[Date Prev][Date Next][Thread Prev][Thread Next][Date Index][Thread Index]

Re: [Condor-users] jobs wait in idle mode unecessarily



On Wed, Jun 23, 2004 at 11:25:56AM +0800, Raymond Wong wrote:
> Hi,
> 
> Encountered similar problem too. Noticed this especially if I am
> submitting jobs from my central manager (which is a XP PC running Condor
> 6.6.1). However, when you mention that the job take ages to start, it
> does start up utimately? For my case, jobs submitted will always miss an
> negotiation cycle and get matched 5min later (the next cycle). 

Condor is a distributed system, so sometimes one side isn't ready to go
when the other side is. In your case, submitting from the central manager
is probably the problem - there's no network delay involved, so the schedd
didn't get the network delay time it usually would to be ready to talk
to the central manager. That it scheduled jobs on the next negotiation 
cycle means that everything is working as it should.

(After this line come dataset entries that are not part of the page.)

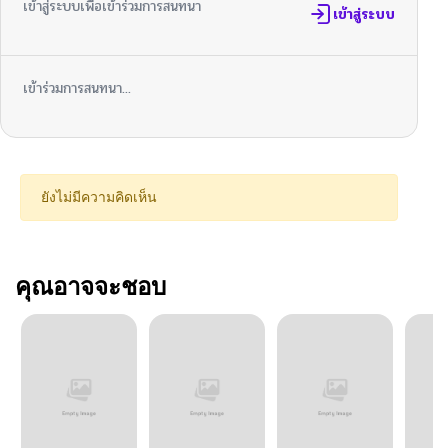
เข้าสู่ระบบเพื่อเข้าร่วมการสนทนา
เข้าสู่ระบบ
เข้าร่วมการสนทนา...
ยังไม่มีความคิดเห็น
คุณอาจจะชอบ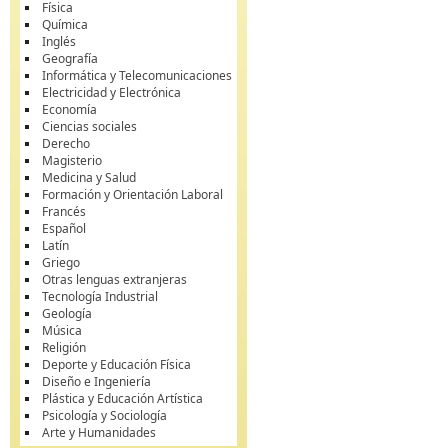
Física
Química
Inglés
Geografía
Informática y Telecomunicaciones
Electricidad y Electrónica
Economía
Ciencias sociales
Derecho
Magisterio
Medicina y Salud
Formación y Orientación Laboral
Francés
Español
Latín
Griego
Otras lenguas extranjeras
Tecnología Industrial
Geología
Música
Religión
Deporte y Educación Física
Diseño e Ingeniería
Plástica y Educación Artística
Psicología y Sociología
Arte y Humanidades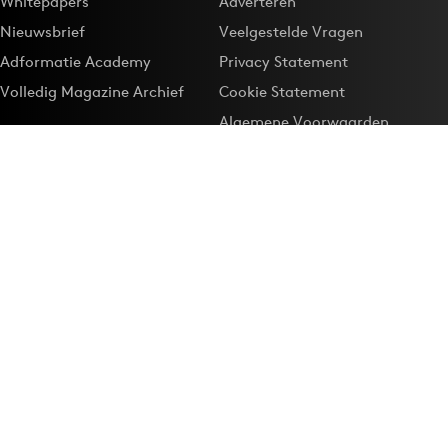
Whitepapers
Adverteren
Nieuwsbrief
Veelgestelde Vragen
Adformatie Academy
Privacy Statement
Volledig Magazine Archief
Cookie Statement
Algemene Voorwaarden
Onze app
Maak Adformatie.nl je
Google-favoriet
Privacyinstellingen
Download de
Adformatie Nieuws App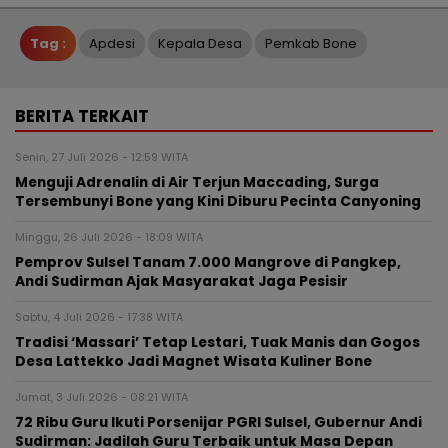
Tag :
Apdesi
Kepala Desa
Pemkab Bone
BERITA TERKAIT
Senin, 27 Juli 2026 - 12:59 WITA
Menguji Adrenalin di Air Terjun Maccading, Surga
Tersembunyi Bone yang Kini Diburu Pecinta Canyoning
Minggu, 26 Juli 2026 - 18:09 WITA
Pemprov Sulsel Tanam 7.000 Mangrove di Pangkep,
Andi Sudirman Ajak Masyarakat Jaga Pesisir
Sabtu, 4 Juli 2026 - 17:38 WITA
Tradisi ‘Massari’ Tetap Lestari, Tuak Manis dan Gogos
Desa Lattekko Jadi Magnet Wisata Kuliner Bone
Jumat, 3 Juli 2026 - 08:21 WITA
72 Ribu Guru Ikuti Porsenijar PGRI Sulsel, Gubernur Andi
Sudirman: Jadilah Guru Terbaik untuk Masa Depan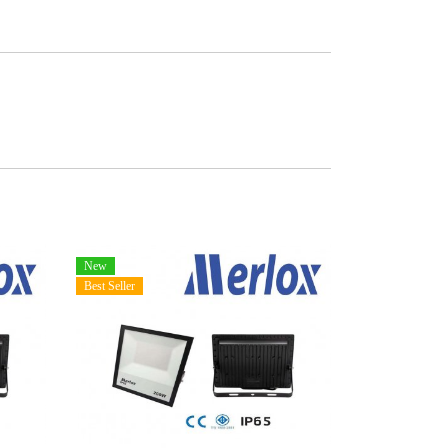
New
Best Seller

(The above is a simplification, btw)

> 
> Anyway, noticed something really bad in your schedd log:
> 
> 6/21 12:22:09 Scheduler::Relinquish - mrec is NULL, can't relinquish
> 6/21 12:22:09 Null parameter --- match not deleted
> 

This is NOT "really bad". It's normal. 

> I think this implies that the schedd on your host has crashed! You may
> want to check if the job has been successfully submitted for negotiation
> in the first place!
> 

It implies no such thing. The state through the schedd is complex, and
occasionally we do "needless" things. We probably write those messages
out to the logfile. 

-Erik